Friday, June 17, 2005

post-graduation, post-DSNA

I'm back in Maine now at my parents' house, sitting in my bedroom with every surface covered with random clothes and books. But at least now I'm the proud owner of a $160,000 piece of paper that says, in a language I can't read, that I graduated from college. Tomorrow I'll begin volunteering with a service organization in South Portland called Strive. I'll be helping out with a fundraising program they have called BookWorks and helping them to extend it from just a bricks-and-mortar operation into an online operation as well, via eBay or Half.com. Later in the summer I will be pretty busy with skiing though; we're heading to New Zealand for a couple weeks in August, and I may even head out to Mt. Hood for a little training on my own next week.

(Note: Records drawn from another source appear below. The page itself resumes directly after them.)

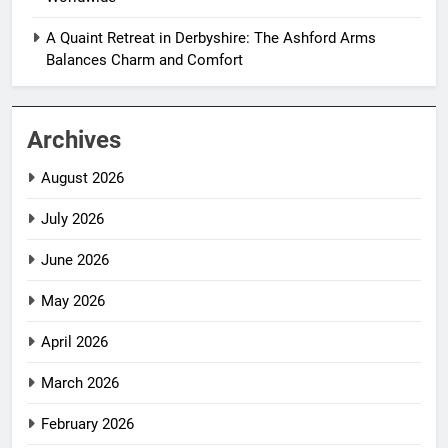
A Quaint Retreat in Derbyshire: The Ashford Arms
Balances Charm and Comfort
Archives
August 2026
July 2026
June 2026
May 2026
April 2026
March 2026
February 2026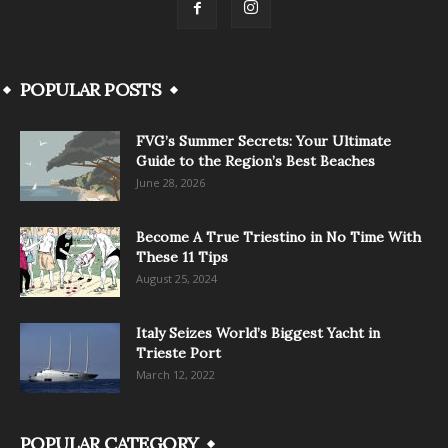
POPULAR POSTS
FVG’s Summer Secrets: Your Ultimate
Guide to the Region’s Best Beaches
June 28, 2026
Become A True Triestino in No Time With
These 11 Tips
August 25, 2024
Italy Seizes World’s Biggest Yacht in
Trieste Port
March 12, 2022
POPULAR CATEGORY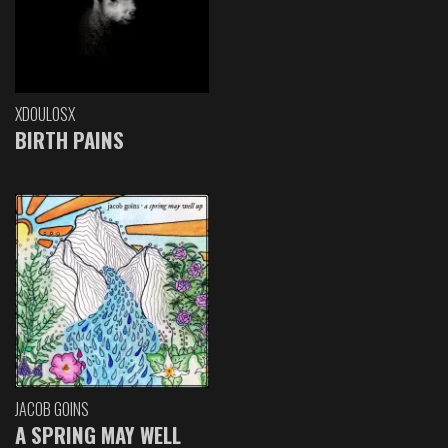
XDOULOSX
BIRTH PAINS
JACOB GOINS
A SPRING MAY WELL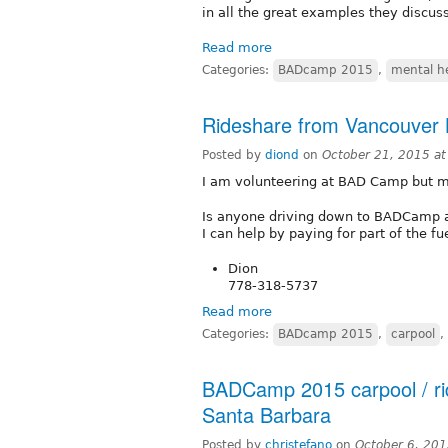
in all the great examples they discus
Read more
Categories:
BADcamp 2015
,
mental h
Rideshare from Vancouver
Posted by
diond
on
October 21, 2015 a
I am volunteering at BAD Camp but my
Is anyone driving down to BADCamp a
I can help by paying for part of the f
Dion
778-318-5737
Read more
Categories:
BADcamp 2015
,
carpool
,
BADCamp 2015 carpool / ri
Santa Barbara
Posted by
christefano
on
October 6, 20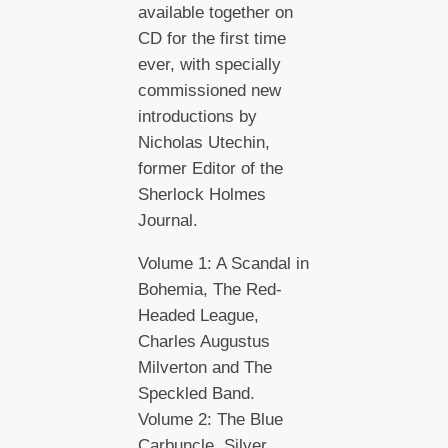
available together on
CD for the first time
ever, with specially
commissioned new
introductions by
Nicholas Utechin,
former Editor of the
Sherlock Holmes
Journal.
Volume 1: A Scandal in
Bohemia, The Red-
Headed League,
Charles Augustus
Milverton and The
Speckled Band.
Volume 2: The Blue
Carbuncle, Silver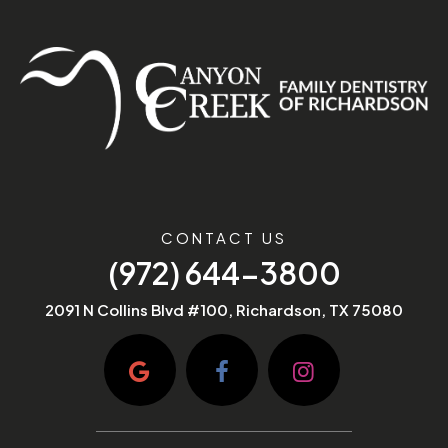
CONTACT US
(972) 644-3800
2091 N Collins Blvd #100, Richardson, TX 75080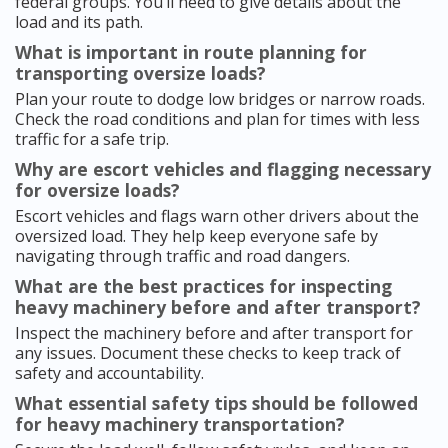
federal groups. You’ll need to give details about the
load and its path.
What is important in route planning for
transporting oversize loads?
Plan your route to dodge low bridges or narrow roads.
Check the road conditions and plan for times with less
traffic for a safe trip.
Why are escort vehicles and flagging necessary
for oversize loads?
Escort vehicles and flags warn other drivers about the
oversized load. They help keep everyone safe by
navigating through traffic and road dangers.
What are the best practices for inspecting
heavy machinery before and after transport?
Inspect the machinery before and after transport for
any issues. Document these checks to keep track of
safety and accountability.
What essential safety tips should be followed
for heavy machinery transportation?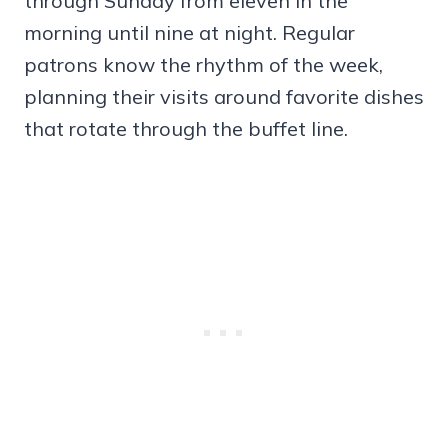
through Sunday from eleven in the
morning until nine at night. Regular
patrons know the rhythm of the week,
planning their visits around favorite dishes
that rotate through the buffet line.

Senior week, graduation, and the following couple of days were all really fun. Instead of sticking around campus for all of the final week (after exams), I went to the biennial Meeting of the Dictionary Society of North America in Boston for a couple of days. Apparently someone from the Phoenix was there on the first day, and they wrote this story... pretty funny. There were indeed lots of lectures on obscure and funny topics, and there were indeed lots of obscure and funny people in attendance, most of them a lot older than myself. I did, however, meet all the hip young lexicographers I had read about a while back in this article, and one of them (Grant Barrett of the HDAS and OUP USA) even offered me an internship, at least unofficially. So that may happen sometime next year.

When I got back from the DSNA Meeting, the family and friends began pouring into Hanover for graduation weekend. In all, 13 people came for the festivities, including six of my friends from the Dartmouth class of '03 (my official class year, even though I graduated two years late). It was a hot weekend but we enjoyed ourselves immensely in Hanover and up at Hinman Cabin in Lyme, N.H. My friends Abby and Tracy helped me get everything packed up, and we drove back to Maine and spent a few (much cooler and rainier, but still idyllic) days, including my birthday, in Cape Elizabeth and on Peaks Island. I got some fantastic graduation and birthday presents, including an issue of Playboy from the month and year of my birth and a beautiful photomicrograph of a snowflake taken by William Bentley, the guy who supposedly first hypothesized that — you guessed it — no two are alike. He called snowflakes "exquisite crystals from cloudland."